═══ Trecho fornecido ═══

Shows e eventos vão além do palco e dos artistas; incluem também a acessibilidade e a garantia de que todas as pessoas possam aproveitar plenamente do evento, independentemente de suas condições físicas.

Os altos preços de shows e eventos de entretenimento não devem ser o único motivo para justificar a necessidade de uma infraestrutura melhor, mas compreender que, para as empresas responsáveis pela organização desses eventos, existe uma obrigação legal de fornecer um serviço de qualidade e seguro, que ofereça conforto e bem-estar a todos aqueles que adquirem ingressos para desfrutarem de experiências e lazer no país.

Nesse contexto, o presente artigo tem por intuito apresentar a legislação pertinente e um recente caso notório de acessibilidade julgado pelo Superior Tribunal de Justiça (STJ).

Acessibilidade e responsabilidade

Por definição, todos os fornecedores da cadeia de consumo devem assegurar padrões mínimos e adequados para o acesso a esses eventos, para que tudo ocorra sem maiores problemas, especialmente para pessoas com deficiência.

Nesse sentido, com o advento da Lei nº 13.146/2015 [1] ou chamado Estatuto da Pessoa com Deficiência, a Inclusão tornou-se um princípio, fundamentado na dignidade da pessoa humana. O artigo 53 desta lei prevê que a acessibilidade é um direito às pessoas com deficiência ou com mobilidade reduzida para que possam participar socialmente e exercer sua cidadania plenamente.

A mesma lei traz uma definição para acessibilidade no artigo 3º, inciso I. Vejamos:

“Art. 3º Para fins de aplicação desta Lei, consideram-se:

I – acessibilidade: possibilidade e condição de alcance para utilização, com segurança e autonomia, de espaços, mobiliários, equipamentos urbanos, edificações, transportes, informação e comunicação, inclusive seus sistemas e tecnologias, bem como de outros serviços e instalações abertos ao público, de uso público ou privados de uso coletivo, tanto na zona urbana como na rural, por pessoa com deficiência ou com mobilidade reduzida;”

Pela ótica do Direito do Consumidor, é importante esclarecer que todas as partes envolvidas, incluindo as empresas incumbidas da organização e gestão dos eventos, compartilham igualmente a responsabilidade por quaisquer danos causados aos consumidores.

Assim, a responsabilidade objetiva, expressa no artigo 14, caput e § 3º, II, do Código de Defesa do Consumidor, é clara: “o fornecedor de serviços é responsável, independentemente de culpa, pela reparação dos danos causados aos consumidores por defeitos relacionados à prestação dos serviços”.

Nesse cenário, o Recurso Especial N° 1.912.548 – SP [2] trouxe um importante esclarecimento acerca da arguição de “fato exclusivo de terceiro” em situações como essa. O fato exclusivo de terceiro é uma excludente de responsabilidade aplicada quando o terceiro não possui qualquer relação com o fornecedor.

═══ Informações registradas ═══

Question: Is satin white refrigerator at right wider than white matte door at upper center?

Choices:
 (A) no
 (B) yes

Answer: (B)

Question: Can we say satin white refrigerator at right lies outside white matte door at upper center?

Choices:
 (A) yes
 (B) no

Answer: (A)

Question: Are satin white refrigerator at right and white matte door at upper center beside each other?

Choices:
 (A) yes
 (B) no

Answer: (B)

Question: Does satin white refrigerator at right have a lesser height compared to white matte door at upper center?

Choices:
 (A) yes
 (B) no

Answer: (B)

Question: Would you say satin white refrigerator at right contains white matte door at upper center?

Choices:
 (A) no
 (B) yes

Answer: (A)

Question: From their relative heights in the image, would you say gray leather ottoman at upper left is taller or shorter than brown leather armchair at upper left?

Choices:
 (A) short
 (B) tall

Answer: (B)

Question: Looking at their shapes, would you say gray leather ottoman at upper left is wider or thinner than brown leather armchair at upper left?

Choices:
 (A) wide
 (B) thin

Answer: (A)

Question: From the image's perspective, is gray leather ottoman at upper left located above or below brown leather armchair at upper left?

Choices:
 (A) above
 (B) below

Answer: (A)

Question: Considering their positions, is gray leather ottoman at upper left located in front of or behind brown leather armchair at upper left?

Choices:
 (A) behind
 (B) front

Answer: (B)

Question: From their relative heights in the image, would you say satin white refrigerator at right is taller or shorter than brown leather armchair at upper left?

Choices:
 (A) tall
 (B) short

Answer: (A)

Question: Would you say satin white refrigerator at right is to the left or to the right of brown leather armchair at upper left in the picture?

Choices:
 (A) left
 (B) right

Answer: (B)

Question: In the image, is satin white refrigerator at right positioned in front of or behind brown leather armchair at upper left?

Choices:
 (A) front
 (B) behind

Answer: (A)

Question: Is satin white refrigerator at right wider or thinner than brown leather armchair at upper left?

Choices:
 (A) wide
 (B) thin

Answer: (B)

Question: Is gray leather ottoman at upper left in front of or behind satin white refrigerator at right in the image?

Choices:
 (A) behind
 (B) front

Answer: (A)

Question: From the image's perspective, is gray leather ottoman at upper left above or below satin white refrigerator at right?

═══

No trecho sobre acessibilidade em eventos, qual dispositivo da Lei nº 13.146/2015 traz a definição de acessibilidade? Este material é independente do trecho.

O artigo 3º, inciso I.